The specification-of-intent comprising of technical drawings and written specification.


The process starts with a qualitative review of the technical drawing. The plan will be viewed and sectioned millimetre by millimetre in two orthogonal directions and along any additional viewing plains suitable for the proposed structure. The sections will be visualised and the documents checked for presence of such sections. Details of all junctions will be visualised and likewise connection details looked for amongst the documents.

Then review the proposal by applying a notional load in 12 directions (3 axes of translation x 2 directions, 3 axes of rotation by 2 directions.). The structure will then be checked for triangulated bracing or connections of suitable form for moment resistance.

If the specification seems complete, and the structural form appears suitable. Then calculations for ultimate strength will be carried out. Depending on the structure and its purpose additional calculation checks will be made for stability and serviceability (deflection).

If the calculations validate the structure is suitable-for-purpose, then the calculations will be summarised and presented in a 1 to 5 page certificate: certifying the structure as structurally adequate. If the structure is too complex to be conveniently summarised then the full set of calculations will be presented in a report.

If the structure is found not to be adequate then advise will be given identifying the changes to be made to make the structure adequate.

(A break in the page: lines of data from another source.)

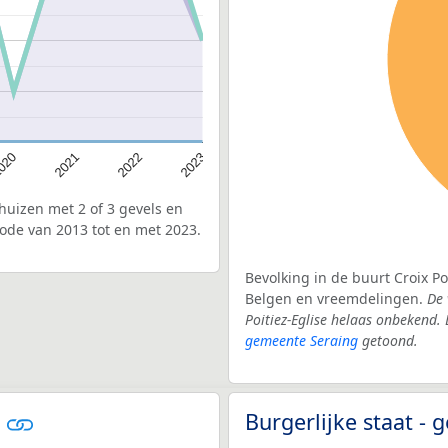
020
2022
2021
2023
uizen met 2 of 3 gevels en
iode van 2013 tot en met 2023.
Bevolking in de buurt Croix Po
Belgen en vreemdelingen.
De 
Poitiez-Eglise helaas onbekend.
gemeente Seraing
getoond.
g
Burgerlijke staat -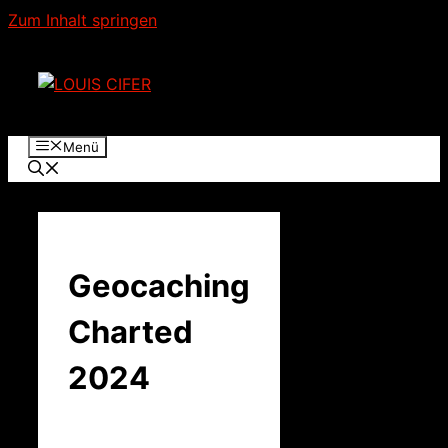
Zum Inhalt springen
Menü
Geocaching
Charted
2024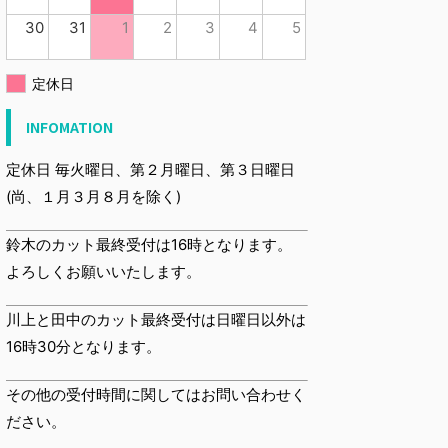
30
31
1
2
3
4
5
定休日
INFOMATION
定休日 毎火曜日、第２月曜日、第３日曜日
(尚、１月３月８月を除く)
鈴木のカット最終受付は16時となります。
よろしくお願いいたします。
川上と田中のカット最終受付は日曜日以外は
16時30分となります。
その他の受付時間に関してはお問い合わせく
ださい。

Here in South Australia a certificate of an independent technical expert (CITE) can only be legitimately issued if the person has had no involvement in design of a proposed structure. In short a certificate of an independent technical expert is a second check. A second check cannot occur if there has been no defendable assertion that the structure is fit-for-function in the first place. So whilst council’s increasingly sending building applicants off to get CITE’s it is typically not practical for them to get such document. Furthermore few people have want of a certificate indicating that the structure is NOT fit-for-function. {It is also to be noted that the development approval fee is for an independent assessment: therefore need design or proof calculations completing before submitting proposal to council. Council will then employ someone to issue a CITE.}

Therefore some initial design or assessment is required before can get a CITE. For really simple structures the calculations can be done, simply by pushing numbers through a pocket calculator. If the designer can do this, then so can the independent reviewer, and therefore no need to present detailed calculations. As design gets more complex the designer needs to document the calculations to keep track off: “what they have done” and “where they are going”. Summarising the calculations is thus additional effort after doing the calculations. For complex structures producing a suitable and meaningful summary may take considerable effort: therefore it is more practical to submit calculations.

However a proper independent review is not a matter of checking designers calculations, it is about checking specifications. The independent reviewer does their own calculations. There is no point doing such review calculations if there is no defendable assertion that the proposal is fit-for-function.

This service provides the: defendable assertion that the proposed structure is fit-for-function. If the proposal is not fit-for-function then the service will provide assistance to make the proposal fit-for-function.

Long experience (over 20 years) has shown that proposals are typically incomplete, and therefore our ability to issue a CITE is compromised. The certificate of structural adequacy has less risk of being rejected due to lack of independence, most especially in those situations where there is no design-calculations or proof-calculations.